Certainly, the Japanese quest for purity in water has bearing on the finesse of the whiskies produced there, and on why the distilleries are in their locations, but this is not the deciding factor in development. The earliest and most successful proponents of the mission to create whisky in Japan understood, instead, that learning methodology of manufacture in Scotland was key.
Matsataka Taketsuru, with a background in sake production, went to Scotland in 1918, where he enrolled in the University of Glasgow to study how to make whisky. He went on to found the Nikka distillery in 1934 in Yoichi in the prefecture of Hokkaido.

Just over a decade earlier, in 1923, Shinjiro Torii established the Kotobukiya distillery in Yamazaki in the prefecture of Kyoto. This distillery evolved to become Suntory (in 1963), which is the best known whisky of Japan. Keizo Saji, Torii’s second son (adopted by his wife’s relatives), took over the business and is credited with being one of the pioneers of perfecting the single malt whisky of Japan.

These days approximately 10 large whisky distilleries operate at full tilt in Japan. These include popular brands beginning to become widely known in the West, such as The Yamazaki and Hibiki, but smaller distilleries can be readily found.

Japanese whiskies, as is true with their Scotch progenitors, are blended or single malt and then aged in oak barrels. Aging over decades is the norm with a three-year minimum required for a product to be released for public consumption. One chief difference between whisky distilled in Japan as compared to Scotland is the use of Mizunara or Japanese oak. Whether this imbues the whisky with distinctive or Japanese elements is unknown, but it is unlikely since, in blind tastings, experts are hard pressed to identify the origin of the drinks.

Before the introduction of whisky to Japan, the drink of choice was sake, which is low in alcohol (about 14-18%), compared to whisky (about 43%), and historically associated with Shinto ceremonies and rites of passage, such as marriage. Sake has become “old school” in Japan these days with the younger generations besotted instead with whisky and shochu (higher in alcohol than sake, about 21-26%, but still well below the alcohol content of whisky).

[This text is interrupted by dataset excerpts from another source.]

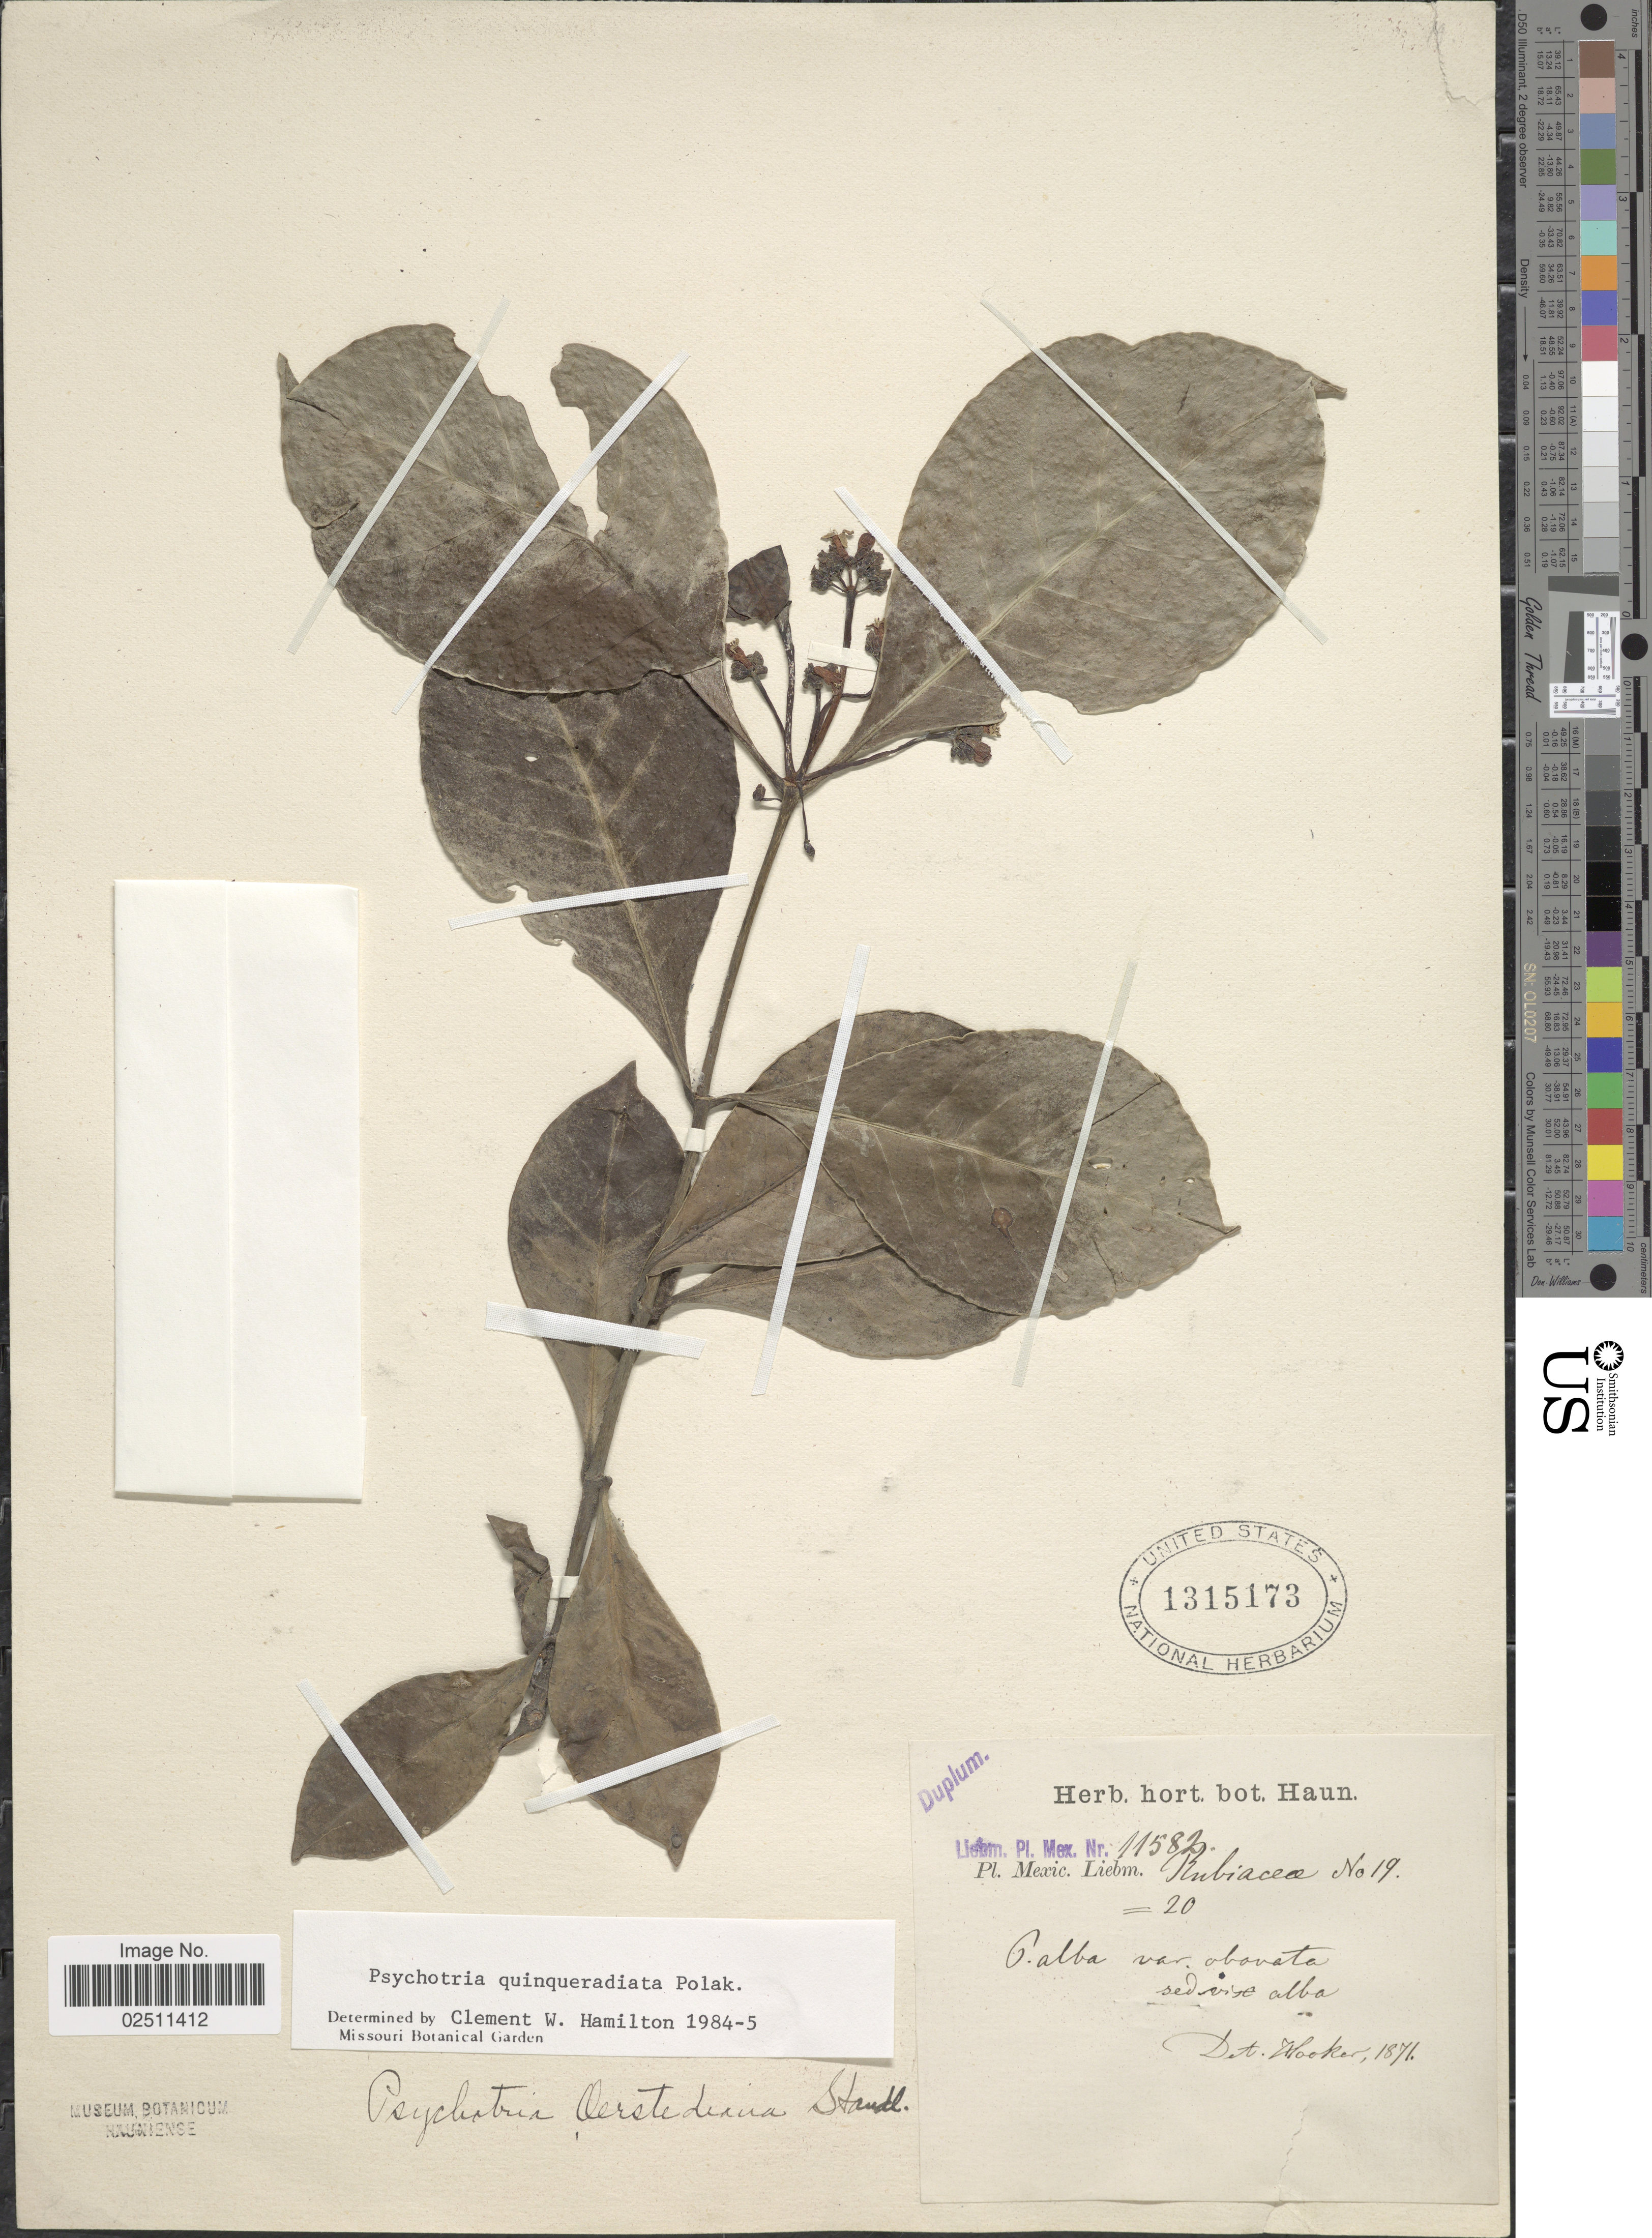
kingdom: Plantae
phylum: Tracheophyta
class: Magnoliopsida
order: Gentianales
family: Rubiaceae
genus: Psychotria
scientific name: Psychotria quinqueradiata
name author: Pol.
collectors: Liebmann, --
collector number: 11582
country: Mexico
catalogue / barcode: US 1315173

In high end hotels in Tokyo and ryokans (country inns), for example, prestige is established and evident in Japanese whisky programs that celebrate the country’s success at creating a culture based on both confidence and science.
Among the most in depth whisky programs to be found in Japan, there is The New York Grill at Park Hyatt in Tokyo, for example, where over 15 rare Japanese whiskies are on offer. These range from the relatively humble 15 year Yoichi to the rather astonishing 35 year old Taketsuru.

The range of flavor notes in all the whiskies is deeply subtle, distinctive, and certainly far more than mere emulation of the whiskies of Scotland. The best of these are dark in color, very rich in the mouth, and able to convey to the drinker a long finish that evokes that mysterious element central to Japanese gastronomy: Umami. Meaning that the whole is greater than the sum of the parts, and that the first flavor tasted is followed by a series of other flavors.

The first time I ever tasted Japanese whisky, I was at a small Japanese inn, The Kayotei, deep in the mountains, above the hot springs village of Yamanaka, next to a long precipitous ravine made famous through the wanderings of the seventeenth century poet Matsuo Basho.

The whisky came from the Nikka brewery and it was a 17 year old, served with a splash of water. Japan in a glass, but it evoked the terroir of a Highland whisky from Scotland: Long, bitter, and very rich. It was impossible to taste a difference.

With the threat of globalization encroaching on tradition, it is important to distinguish between the dilution of originality and creativity. In Japan, by way of science and Shintoism’s belief in the ability to perfect, the whisky shows us how refinement is possible, and its effect on terroir. The whisky exemplifies Japan’s homage to the West.